WHAT IS REQUIRED: Print the part of the items that opens with the line containing "text JpaRepository interfaces, and" and closes with the line containing "subtitle Spring Data", reproducing each line unchanged.

GIVEN RECORDS:

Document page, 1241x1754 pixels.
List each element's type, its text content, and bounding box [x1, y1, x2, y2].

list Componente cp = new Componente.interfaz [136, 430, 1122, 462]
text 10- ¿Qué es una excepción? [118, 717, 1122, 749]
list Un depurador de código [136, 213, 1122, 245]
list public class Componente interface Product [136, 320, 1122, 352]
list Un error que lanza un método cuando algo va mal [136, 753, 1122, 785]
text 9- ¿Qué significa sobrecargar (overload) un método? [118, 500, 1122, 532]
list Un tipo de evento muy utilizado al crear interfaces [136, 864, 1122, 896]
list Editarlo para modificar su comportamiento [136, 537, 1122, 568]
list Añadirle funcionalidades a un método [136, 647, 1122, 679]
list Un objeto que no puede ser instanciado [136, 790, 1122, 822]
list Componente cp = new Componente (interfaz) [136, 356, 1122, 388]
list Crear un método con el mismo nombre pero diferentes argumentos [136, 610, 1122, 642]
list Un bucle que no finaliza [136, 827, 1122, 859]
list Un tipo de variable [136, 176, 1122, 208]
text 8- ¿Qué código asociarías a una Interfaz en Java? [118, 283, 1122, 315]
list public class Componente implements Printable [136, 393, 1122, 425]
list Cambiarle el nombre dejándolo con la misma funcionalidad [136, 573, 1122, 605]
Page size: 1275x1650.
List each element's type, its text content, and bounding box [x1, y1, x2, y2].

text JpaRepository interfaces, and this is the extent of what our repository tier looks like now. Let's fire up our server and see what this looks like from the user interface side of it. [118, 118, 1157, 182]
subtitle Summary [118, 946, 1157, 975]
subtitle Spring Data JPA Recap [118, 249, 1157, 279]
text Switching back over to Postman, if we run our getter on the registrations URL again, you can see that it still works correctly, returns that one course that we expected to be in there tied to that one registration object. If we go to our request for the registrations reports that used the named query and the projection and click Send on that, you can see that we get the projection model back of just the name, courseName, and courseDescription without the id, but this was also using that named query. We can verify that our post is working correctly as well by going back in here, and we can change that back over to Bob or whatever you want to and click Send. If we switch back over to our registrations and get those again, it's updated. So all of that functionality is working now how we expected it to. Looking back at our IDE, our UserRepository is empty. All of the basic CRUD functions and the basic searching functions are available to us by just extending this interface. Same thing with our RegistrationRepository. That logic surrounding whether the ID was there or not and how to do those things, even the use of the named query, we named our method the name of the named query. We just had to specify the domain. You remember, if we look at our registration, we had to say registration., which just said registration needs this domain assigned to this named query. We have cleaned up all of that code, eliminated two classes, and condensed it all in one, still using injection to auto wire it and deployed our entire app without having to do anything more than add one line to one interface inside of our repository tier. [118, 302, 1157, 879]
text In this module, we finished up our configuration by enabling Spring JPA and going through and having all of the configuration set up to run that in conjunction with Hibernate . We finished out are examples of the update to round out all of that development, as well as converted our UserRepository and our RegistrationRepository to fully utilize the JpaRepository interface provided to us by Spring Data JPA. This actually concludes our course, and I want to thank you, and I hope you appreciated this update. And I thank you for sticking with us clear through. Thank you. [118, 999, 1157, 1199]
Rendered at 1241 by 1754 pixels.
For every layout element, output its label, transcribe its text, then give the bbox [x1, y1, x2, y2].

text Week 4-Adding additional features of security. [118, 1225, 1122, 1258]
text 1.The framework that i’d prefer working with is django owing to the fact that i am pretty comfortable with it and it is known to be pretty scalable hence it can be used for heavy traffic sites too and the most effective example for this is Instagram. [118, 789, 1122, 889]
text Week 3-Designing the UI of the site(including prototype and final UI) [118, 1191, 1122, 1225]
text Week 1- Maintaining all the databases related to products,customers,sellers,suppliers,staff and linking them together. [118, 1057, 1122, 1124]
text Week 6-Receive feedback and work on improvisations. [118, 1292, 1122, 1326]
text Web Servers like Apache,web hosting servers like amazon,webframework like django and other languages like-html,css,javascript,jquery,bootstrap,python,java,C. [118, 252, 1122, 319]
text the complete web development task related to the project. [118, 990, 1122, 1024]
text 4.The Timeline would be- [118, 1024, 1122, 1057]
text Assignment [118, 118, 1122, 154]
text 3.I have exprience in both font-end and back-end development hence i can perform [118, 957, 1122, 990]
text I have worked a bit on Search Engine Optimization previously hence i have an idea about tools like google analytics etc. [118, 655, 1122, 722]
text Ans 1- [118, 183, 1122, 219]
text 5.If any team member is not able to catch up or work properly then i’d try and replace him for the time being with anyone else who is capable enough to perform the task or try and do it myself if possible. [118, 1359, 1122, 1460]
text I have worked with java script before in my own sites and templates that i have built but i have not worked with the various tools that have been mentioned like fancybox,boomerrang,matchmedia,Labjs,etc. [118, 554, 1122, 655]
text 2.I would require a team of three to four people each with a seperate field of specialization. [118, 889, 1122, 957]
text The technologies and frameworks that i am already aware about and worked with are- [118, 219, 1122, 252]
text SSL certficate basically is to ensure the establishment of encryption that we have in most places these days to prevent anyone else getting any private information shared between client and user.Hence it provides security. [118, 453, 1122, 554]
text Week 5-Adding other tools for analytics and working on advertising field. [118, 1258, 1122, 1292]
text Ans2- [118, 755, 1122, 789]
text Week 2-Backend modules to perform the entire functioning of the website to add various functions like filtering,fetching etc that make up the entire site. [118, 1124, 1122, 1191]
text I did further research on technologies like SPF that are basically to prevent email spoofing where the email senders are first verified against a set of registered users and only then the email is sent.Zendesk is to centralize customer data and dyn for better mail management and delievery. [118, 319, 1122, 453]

ANSWER TO THIS TASK:
text JpaRepository interfaces, and this is the extent of what our repository tier looks like now. Let's fire up our server and see what this looks like from the user interface side of it. [118, 118, 1157, 182]
subtitle Summary [118, 946, 1157, 975]
subtitle Spring Data JPA Recap [118, 249, 1157, 279]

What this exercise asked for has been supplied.